Y, por supuesto, no había ni palabra sobre Françoise Michelet o los otros pasajeros atrapados en el desdichado crucero; y a pesar del placer de la mañana de Kent sentí cómo se me hundía el corazón al repasar aquellos montones de áridos periódicos.

Traveller percibió mi expresión abatida, y me preguntó qué me torturaba particularmente. De forma entrecortada —porque Josiah Traveller no era un oído dispuesto— le describí a Françoise: nuestro encuentro, y la impresión inmediata que me había causado. Mientras hablaba sentía cómo los colores me venían a la cara; porque lo que en la intimidad de mi corazón me había parecido una pasión etérea, se convirtió al relatarla en aquella iluminada cocina de granja en un encaprichamiento bastante tonto.

Traveller me escuchó sin comentarios. Luego dijo con voz neutra:

—Parece que la chica es también una francotiradora, Wickers. —Intenté protestar, asombrado, pero él continuó—:

¿Qué otra cosa podría ser si estaba tan unida a ese maldito Bourne? —aspiró—. Si tengo razón, no debería malgastar más simpatías con ella, Ned. Estaba donde había elegido estar. —Y diciendo esto, volvió a sus periódicos, dejándome devastado.

Pero, incluso en ese primer momento de impresión, percibí que lo que Traveller había sugerido era muy plausible. Los elementos de Françoise que Holden había notado, incluso yo lo había hecho —su fascinación con la ingeniería, su furiosa inmersión en la política— ocupaban su lugar bajo la hipótesis de Traveller como componentes de una personalidad mucho más compleja que la chica que yo había idealizado, y cuyo dulce rostro había proyectado sobre los océanos de la Tierra.

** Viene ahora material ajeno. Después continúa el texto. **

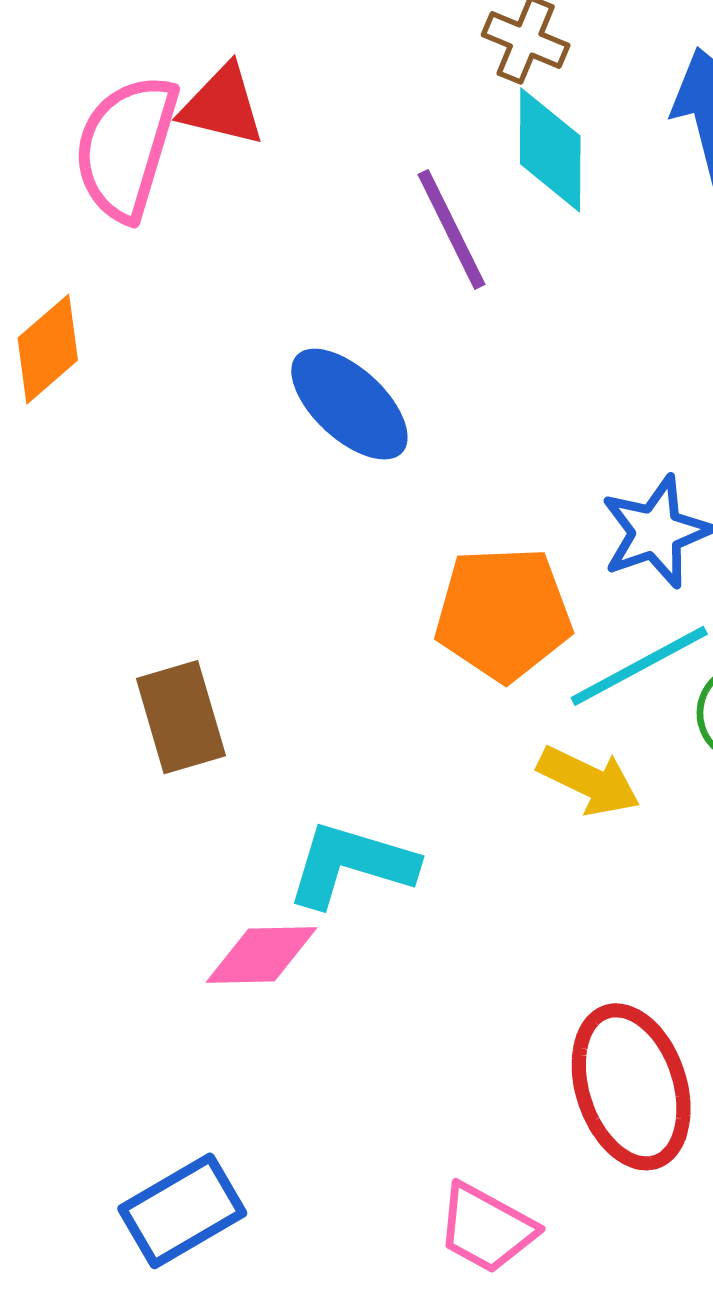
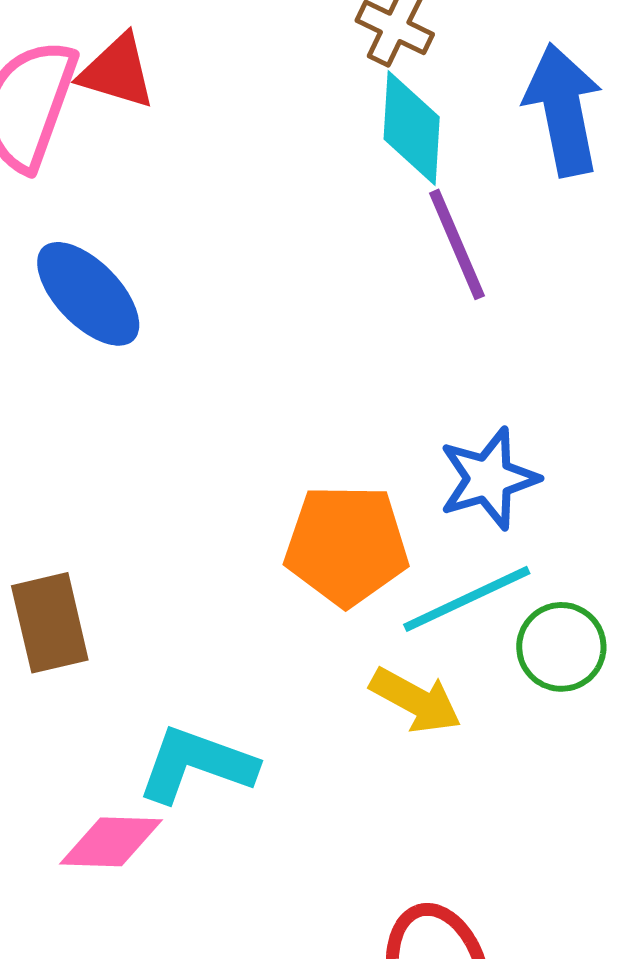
purple line: (452, 229) -> (457, 244), moved
blue ellipse: (349, 404) -> (88, 294), moved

Quería maldecir a Traveller por colocarme tal idea en la cabeza; me maldije a mí mismo aún más por ser un tonto. Pero, sin embargo, no estaba seguro. Y el aspecto más irritante de la situación era que, con Françoise perdida en una Francia en guerra, posiblemente no pudiese llegar a conocer la verdad.

Con el corazón agitado, dirigí la atención a los periódicos. Leyendo con rapidez, Traveller y yo pudimos reconstruir la historia del conflicto europeo, según Londres, desde nuestra precipitada partida.

La guerra con los prusianos iba mal para Francia. Leyendo los relatos de angustiosas batallas luchadas y perdidas, apenas me era creíble que Francia, con su larga tradición militar, su orgullosa herencia y su ejército modelo, hubiese caído ante la agresión de Bismarck de forma tan cobarde. La estrategia francesa parecía que había consistido en líneas generales en los mariscales gemelos Bazaine y MacMahon buscándose mutuamente por todas las tierras de Francia así como en algunas posiciones defendibles, mientras perdían periódicamente pequeños encuentros con los prusianos.